In the summer of 1945, following the end of the Second World War in Europe, Heisenberg – along with six German contemporaries, luminaries in Germany’s atomic weapons programme and rivals to America’s scientists in the race to produce the world’s first atomic bomb – were detained in Farm Hall, a cottage attached to a stately home in remote Cambridgeshire, for seven months; what they didn’t know (or perhaps chose not to believe) was that the cottage was rigged with microphones in a bid to discover how much progress Germany had made towards producing its own A-bomb.

The transcripts of their conversations were sent as reports to London and the American consulate before being forwarded to the head honchos of the Manhattan Project, America’s vast technological endeavour to develop the world’s first weapon of mass destruction. In February 1992 the transcripts were declassified and published; last month, historian and first-time playwright Katherine Moar’s dramatisation of the Farm Hall conversations premiered at London’s Jermyn Street Theatre.

Dissecting, distilling and revising what must have been hours and hours of conversations between the six men can’t have been a quick or easy feat. But Moar has done a grand job of capturing not only the often esoteric technical conversations between the scientists, but some of the domestic details and time-filling exercises (a reading of Noël Coward’s Blithe Spirit; discussions about which board games to play, and with whom; the fixing-up of a broken piano; etc) that bring the real-life characters to – well, real life. 

Although all those characters share similar professional passions, we have six very different personalities at play here: Heisenberg, the alpha male leader of the pack (Alan Cox); the similarly domineering Weizsäker (Daniel Boyd), a man whose family had strong links to the Third Reich, but who wants to persuade the group to agree to claiming that none of them had never wanted to develop a German atom bomb; Diebner, the emotionally unwieldy nuclear physicist and apparently committed Nazi (Julius D’Silva); Hahn, a guilt-ridden chemist who today is widely regarded as the father of nuclear chemistry (Forbes Masson); Bagge, a student of Weizsäker and apologetic Nazi party member (Archie Backhouse); and Nobel prize-wining physicst Von Laue, a quiet but committed opponent of Hitler’s regime (David Yelland).

So… six fusty eggheads, one static set (the sitting room in a slightly run-down cottage) and, towards the drama’s denouement, the news that the first atomic bomb has been dropped on Hiroshima, wiping out almost 300,000 people in a cataclysmic storm of fire and dust. Heavy going, yes?
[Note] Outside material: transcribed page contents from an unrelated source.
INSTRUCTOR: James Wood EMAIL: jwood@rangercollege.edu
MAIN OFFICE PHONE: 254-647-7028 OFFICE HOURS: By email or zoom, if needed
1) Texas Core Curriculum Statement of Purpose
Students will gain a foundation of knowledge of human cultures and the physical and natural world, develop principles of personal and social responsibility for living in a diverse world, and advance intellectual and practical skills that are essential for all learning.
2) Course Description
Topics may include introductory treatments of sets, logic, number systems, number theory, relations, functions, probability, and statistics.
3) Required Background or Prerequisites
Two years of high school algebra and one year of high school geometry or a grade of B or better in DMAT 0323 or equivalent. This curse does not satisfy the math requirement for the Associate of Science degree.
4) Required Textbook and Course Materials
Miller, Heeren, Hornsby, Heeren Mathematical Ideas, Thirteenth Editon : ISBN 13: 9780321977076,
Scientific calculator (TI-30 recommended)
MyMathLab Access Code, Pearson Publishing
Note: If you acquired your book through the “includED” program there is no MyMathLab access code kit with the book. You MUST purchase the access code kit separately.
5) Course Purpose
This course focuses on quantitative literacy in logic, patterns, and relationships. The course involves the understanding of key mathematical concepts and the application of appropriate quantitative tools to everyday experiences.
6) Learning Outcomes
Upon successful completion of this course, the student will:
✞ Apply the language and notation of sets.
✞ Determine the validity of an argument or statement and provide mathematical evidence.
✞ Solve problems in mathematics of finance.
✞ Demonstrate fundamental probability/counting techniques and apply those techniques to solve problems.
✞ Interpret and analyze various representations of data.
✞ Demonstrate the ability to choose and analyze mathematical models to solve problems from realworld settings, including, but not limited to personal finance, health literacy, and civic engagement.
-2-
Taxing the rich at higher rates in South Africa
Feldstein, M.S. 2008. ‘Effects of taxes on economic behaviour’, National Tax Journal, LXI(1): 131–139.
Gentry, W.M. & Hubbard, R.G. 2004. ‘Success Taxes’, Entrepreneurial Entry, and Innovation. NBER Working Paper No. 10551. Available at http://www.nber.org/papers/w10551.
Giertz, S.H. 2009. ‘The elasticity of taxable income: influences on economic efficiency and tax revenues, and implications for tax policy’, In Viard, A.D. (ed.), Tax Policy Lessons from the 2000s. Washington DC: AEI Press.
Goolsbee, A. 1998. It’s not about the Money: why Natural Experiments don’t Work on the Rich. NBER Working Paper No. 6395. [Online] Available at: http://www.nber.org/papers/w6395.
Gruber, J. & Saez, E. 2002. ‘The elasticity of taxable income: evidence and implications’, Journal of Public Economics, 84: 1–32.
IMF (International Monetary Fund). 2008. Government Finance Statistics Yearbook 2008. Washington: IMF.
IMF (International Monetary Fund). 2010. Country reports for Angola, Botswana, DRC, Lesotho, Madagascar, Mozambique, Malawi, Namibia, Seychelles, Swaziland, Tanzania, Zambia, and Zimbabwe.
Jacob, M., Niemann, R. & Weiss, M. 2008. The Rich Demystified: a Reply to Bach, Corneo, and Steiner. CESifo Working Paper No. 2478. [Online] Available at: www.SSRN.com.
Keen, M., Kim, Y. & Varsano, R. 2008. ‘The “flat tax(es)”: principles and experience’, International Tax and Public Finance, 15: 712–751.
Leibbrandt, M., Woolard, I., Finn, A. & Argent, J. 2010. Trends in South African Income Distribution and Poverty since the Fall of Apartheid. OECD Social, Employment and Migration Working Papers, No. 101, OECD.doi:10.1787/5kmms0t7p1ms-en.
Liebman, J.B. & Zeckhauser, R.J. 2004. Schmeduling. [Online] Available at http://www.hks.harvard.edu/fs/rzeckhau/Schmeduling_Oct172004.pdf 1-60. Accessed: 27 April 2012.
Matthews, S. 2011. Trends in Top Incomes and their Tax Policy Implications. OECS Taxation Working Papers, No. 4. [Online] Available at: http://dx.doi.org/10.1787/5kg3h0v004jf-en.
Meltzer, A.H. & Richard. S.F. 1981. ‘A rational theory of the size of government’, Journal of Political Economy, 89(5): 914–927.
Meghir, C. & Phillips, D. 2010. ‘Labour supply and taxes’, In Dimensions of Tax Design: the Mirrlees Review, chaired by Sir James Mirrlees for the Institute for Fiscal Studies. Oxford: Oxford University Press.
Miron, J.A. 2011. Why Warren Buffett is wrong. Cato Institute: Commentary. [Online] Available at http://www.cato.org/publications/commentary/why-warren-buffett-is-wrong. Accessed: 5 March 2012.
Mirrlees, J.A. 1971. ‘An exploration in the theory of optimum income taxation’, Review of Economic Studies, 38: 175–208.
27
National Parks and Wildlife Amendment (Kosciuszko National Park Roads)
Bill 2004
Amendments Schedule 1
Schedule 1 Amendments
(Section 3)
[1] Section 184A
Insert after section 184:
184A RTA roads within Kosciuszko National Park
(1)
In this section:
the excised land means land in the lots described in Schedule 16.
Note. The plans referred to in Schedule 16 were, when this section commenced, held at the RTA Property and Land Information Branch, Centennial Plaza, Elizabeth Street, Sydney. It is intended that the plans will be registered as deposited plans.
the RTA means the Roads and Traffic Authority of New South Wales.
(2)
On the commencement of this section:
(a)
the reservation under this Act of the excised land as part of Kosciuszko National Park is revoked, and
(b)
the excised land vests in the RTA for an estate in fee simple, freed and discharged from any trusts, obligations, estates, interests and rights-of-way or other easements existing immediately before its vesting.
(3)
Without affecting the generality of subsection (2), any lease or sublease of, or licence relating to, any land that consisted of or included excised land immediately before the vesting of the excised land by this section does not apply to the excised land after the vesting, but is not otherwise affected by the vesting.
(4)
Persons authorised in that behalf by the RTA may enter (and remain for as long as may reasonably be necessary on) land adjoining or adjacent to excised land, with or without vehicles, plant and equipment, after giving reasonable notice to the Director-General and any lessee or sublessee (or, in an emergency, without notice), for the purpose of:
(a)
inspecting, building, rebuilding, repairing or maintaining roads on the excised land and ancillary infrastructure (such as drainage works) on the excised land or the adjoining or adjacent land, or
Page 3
Taking the play on themes alone, then heavy would be an understatement. But in the safe hands of Moar’s script, Stephen Unwin’s direction and an ensemble cast who bring humour, perspective, moral ambiguity, and idiosyncratic cerebral fireworks to their claustrophobic, stagnant situation (think a naggingly ominous take on Becket’s Waiting for Godot), our 90-minute residency at Farm Hallraces along from the light-hearted opening scenes to Heisenberg/Cox’s compelling and thought-provoking closing monologue without missing a beat. 

Values, friendship, career trajectories, fear, and the politics of war are all at play here, all of the time, and you don’t need to be an expert in quantum physics to understand the all-too human questions at the heart of the matter: what motivates us to do we do the things we do, or to take a particular path; and if we had the opportunity to change that path – or at least to rewrite our own history – would we take it?